— TASK TO COMPLETE —
Only the lines from the one with "#### Examples" to the end of the data below should be given again, exactly as written.

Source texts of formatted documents
========================================

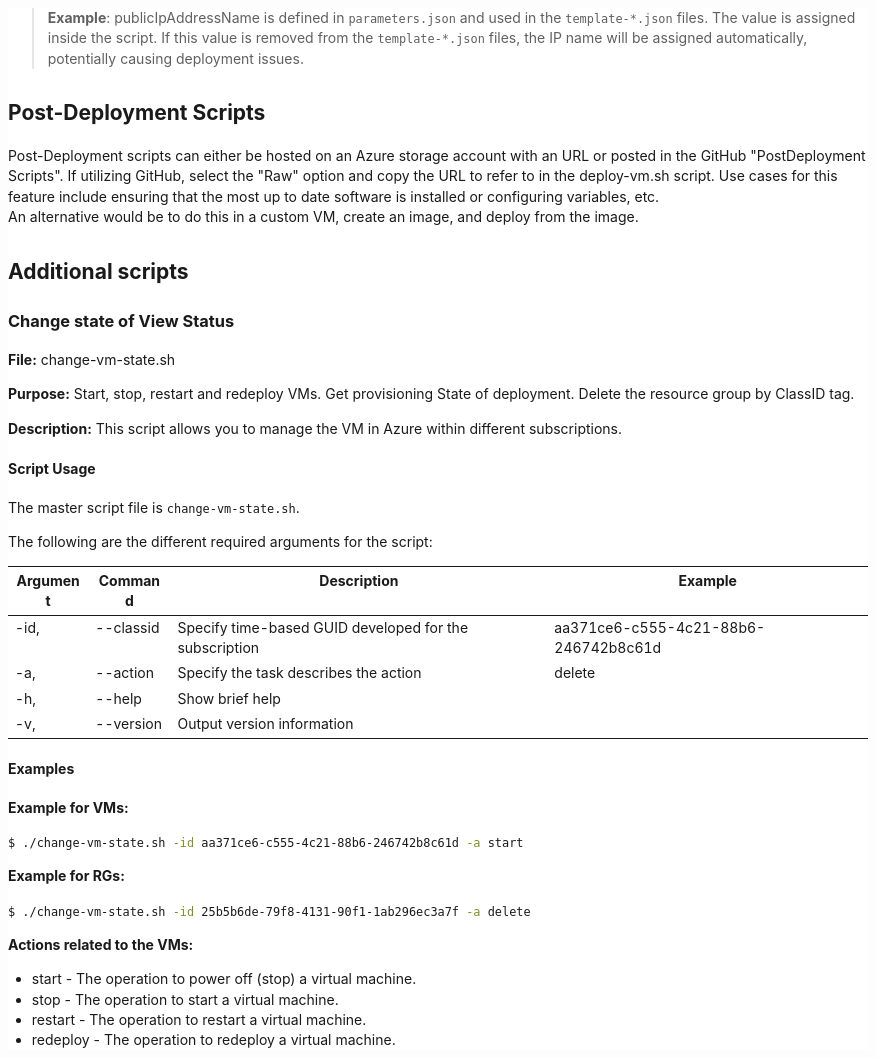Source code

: > **Example**: publicIpAddressName is defined in `parameters.json` and used in the `template-*.json` files. The value is assigned inside the script. If this value is removed from the `template-*.json` files, the IP name will be assigned automatically, potentially causing deployment issues.

## Post-Deployment Scripts
Post-Deployment scripts can either be hosted on an Azure storage account with an URL or posted in the GitHub "PostDeployment Scripts".
If utilizing GitHub, select the "Raw" option and copy the URL to refer to in the deploy-vm.sh script.
Use cases for this feature include ensuring that the most up to date software is installed or configuring variables, etc.  
An alternative would be to do this in a custom VM, create an image, and deploy from the image.

## Additional scripts

### Change state of View Status

**File:** change-vm-state.sh

**Purpose:** Start, stop, restart and redeploy VMs. Get provisioning State of deployment.  Delete the resource group by ClassID tag.

**Description:** This script allows you to manage the VM in Azure within different subscriptions.

#### Script Usage

The master script file is `change-vm-state.sh`.

The following are the different required arguments for the script: 

Argument        | Command       | Description | Example
--------------- | ------------- | ----------- | --------
-id,            | --classid     | Specify time-based GUID developed for the subscription | aa371ce6-c555-4c21-88b6-246742b8c61d
-a,             | --action      | Specify the task describes the action	                 | delete
-h,             | --help        | Show brief help | 
-v,             | --version     | Output version information |

#### Examples

**Example for VMs:**
```sh
$ ./change-vm-state.sh -id aa371ce6-c555-4c21-88b6-246742b8c61d -a start
```

**Example for RGs:**
```sh 
$ ./change-vm-state.sh -id 25b5b6de-79f8-4131-90f1-1ab296ec3a7f -a delete
```

**Actions related to the VMs:**
- start        -  The operation to power off (stop) a virtual machine.
- stop         -  The operation to start a virtual machine.
- restart      -  The operation to restart a virtual machine.
- redeploy     -  The operation to redeploy a virtual machine.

========================================

— WORKED SOLUTION —
#### Examples

**Example for VMs:**
```sh
$ ./change-vm-state.sh -id aa371ce6-c555-4c21-88b6-246742b8c61d -a start
```

**Example for RGs:**
```sh 
$ ./change-vm-state.sh -id 25b5b6de-79f8-4131-90f1-1ab296ec3a7f -a delete
```

**Actions related to the VMs:**
- start        -  The operation to power off (stop) a virtual machine.
- stop         -  The operation to start a virtual machine.
- restart      -  The operation to restart a virtual machine.
- redeploy     -  The operation to redeploy a virtual machine.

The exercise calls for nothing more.